Helen Iris Torres

Helen-Iris-Torres-headshot
Chief Executive Officer | Hispanas Organized for Political Equality (HOPE)
Helen Iris Torres is the CEO of Hispanas Organized for Political Equality (HOPE), where she leads one of the nation’s most influential Latina organizations. As the CEO of HOPE for 21 years, Helen has strategically built a Latina leadership and advocacy infrastructure in California, composed of thousands of civically engaged Latina leaders serving in elected and appointed office, as business, philanthropic and community leaders. Helen is responsible for taking an organization with one staff person, the framework of a leadership institute, and mid-sized conferences to what is now a sophisticated Latina leadership enterprise.

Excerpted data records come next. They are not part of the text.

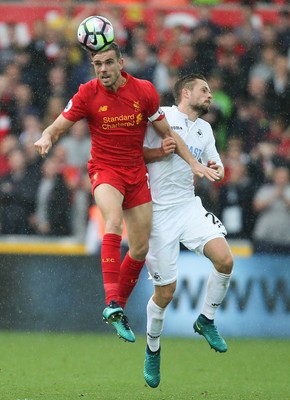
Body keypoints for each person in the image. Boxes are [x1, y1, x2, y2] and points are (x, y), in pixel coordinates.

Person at [34, 42, 219, 344]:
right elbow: (57, 127)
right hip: (105, 170)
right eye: (97, 64)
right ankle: (112, 304)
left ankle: (116, 304)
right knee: (113, 223)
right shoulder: (87, 93)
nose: (103, 69)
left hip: (135, 173)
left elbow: (167, 134)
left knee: (141, 248)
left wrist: (193, 163)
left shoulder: (143, 91)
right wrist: (45, 137)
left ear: (121, 62)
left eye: (108, 63)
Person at [143, 73, 234, 388]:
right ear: (185, 92)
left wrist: (217, 170)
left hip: (187, 205)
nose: (210, 95)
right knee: (165, 293)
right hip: (156, 212)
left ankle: (206, 319)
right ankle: (153, 348)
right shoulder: (163, 116)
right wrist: (159, 152)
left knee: (225, 260)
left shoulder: (206, 129)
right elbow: (132, 154)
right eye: (204, 90)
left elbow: (215, 165)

Ms. Torres has led coalitions in California that have advocated for Latinas in key leadership positions. Resulting in the first Latina to serve on CPUC, and the first Latina appointed to the California Supreme Court. She has created robust pathways to leadership for Latinas in high school to Latinas across the United States and Mexico. She has been instrumental in the development and implementation of HOPE’s four leadership programs that has trained over 1,200 Latinas, resulting in over 1,600 leadership positions being filled by Latinas.

She has served on various commissions under Governor Gray Davis, Governor Arnold Schwarzenegger, and Governor Jerry Brown. From allocating and overseeing AmeriCorps funding to governing on the influential “Little Hoover Commission.” Ms. Torres currently serves on the Board of the Public Policy Institute of California and is a member of the Trusteeship, a Southern California chapter of the International Women’s Forum, a global organization of preeminent women of significant and diverse achievement. Helen is a proven public servant and is a sought-after speaker on women’s issues and an advisor to projects such as The Shriver Report: A Woman’s Nation Changes Everything, a study by Maria Shriver in partnership with the Center for American Progress. She has been recognized by the Los Angeles Dodgers as a “community hero” and by Hispanics in Philanthropy for her advocacy work on behalf of Latinas. Her story has been part of a California State University oral and public history exhibit titled “Voces de Liberacion: Latinas in Politics in Southern California.”
Helen and her husband Jonathan reside in San Bernardino, where they are raising their twin sons Adam and Joshua to be good people, feminists, and star wars fans.